CHAPTER IV.
STICKY ENDS OF L 43, U-C 1, AND U-B 20.

I.

James the One was awakened before daybreak on June 14 by the ringing of his telephone bell.

The Duty Captain at the Admiralty informed him that the Little Woman at Borkum said Anna was at the Dogger Bank going south.

Consider the ringing of the bell the pebble dropped in the sleeping pool, and observe how the ripples widened, and ever widened, until they broke on the coast of Germany.

Number One rang up the Duty Officer, who slept, or rather did not sleep, with a telephone for bedfellow, for James the One always developed a thirst for information concerning station routine between eleven o'clock at night and three o'clock in the morning.

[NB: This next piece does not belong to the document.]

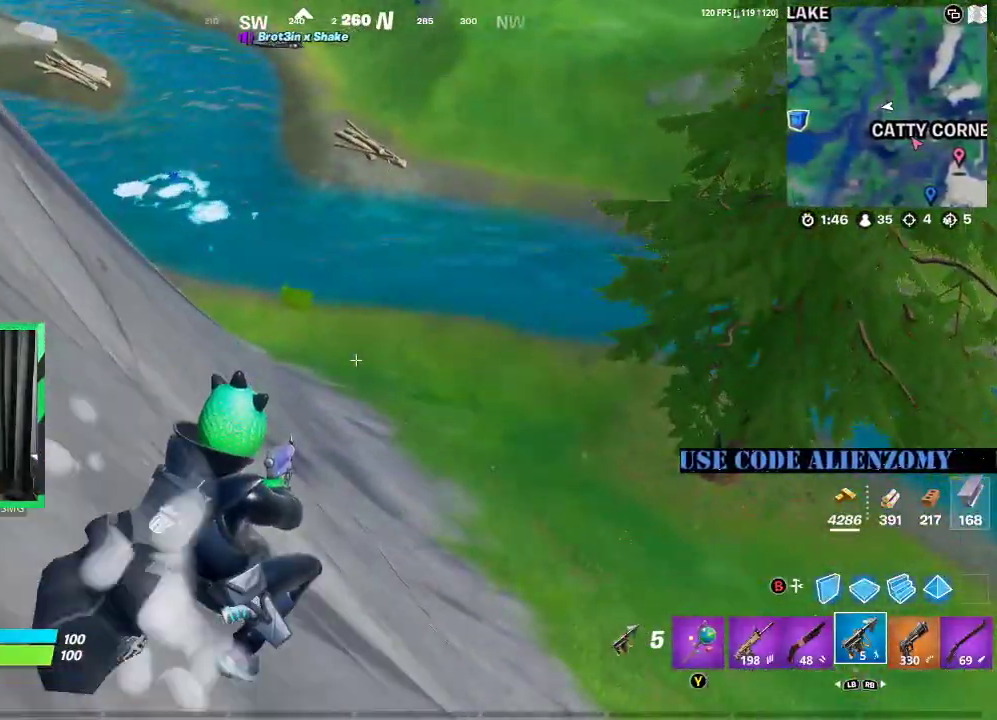
{"buttons": [], "left_stick": "up", "right_stick": "center", "events": []}
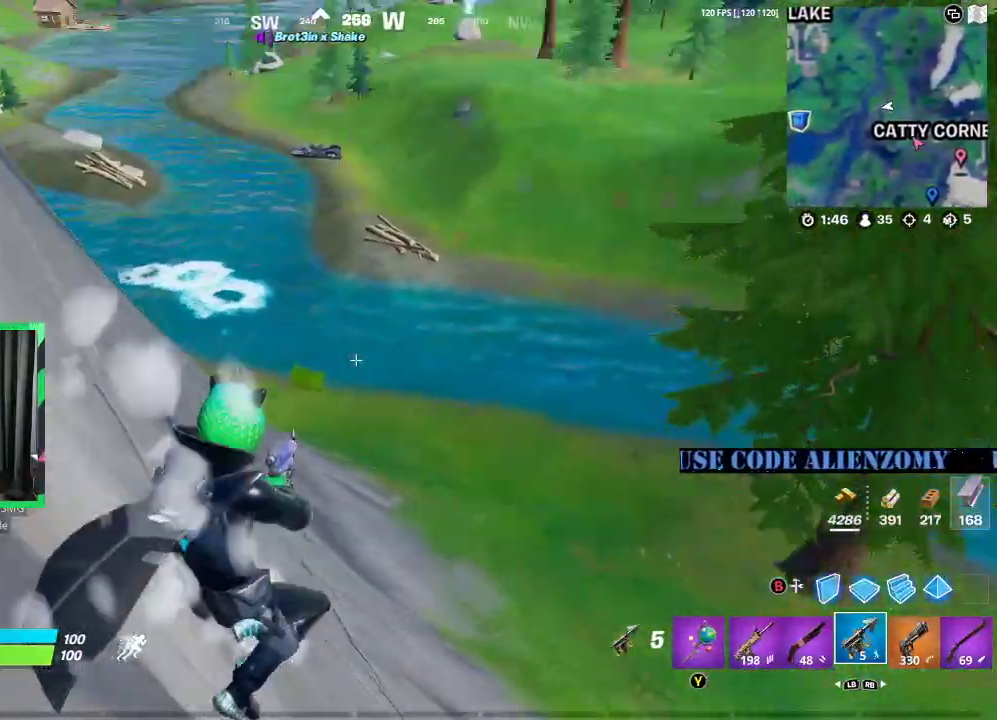
{"buttons": [], "left_stick": "up", "right_stick": "center", "events": []}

The Duty Officer came into my cabin and turned me out. I pulled on my woolly flying-boots, slipped into my shaggy fur coat, and jammed my naval cap on my head. This early patrol costume was a perpetual offence in the nostrils of Number One, and it must have looked odd to the stolid and sleepy ratings when I danced with impatience on the slipway, but it had the advantage of being warm and quick to get into.

I knocked at the door of Number One's cabin and entered, to find him sitting up in bed examining a squared chart of the North Sea. A squared chart is used when signalling secret information concerning our own ships and aircraft or those of the enemy. I was informed of the interesting peregrinations of Anna, and that twenty minutes before she was at X.Y.B. centre.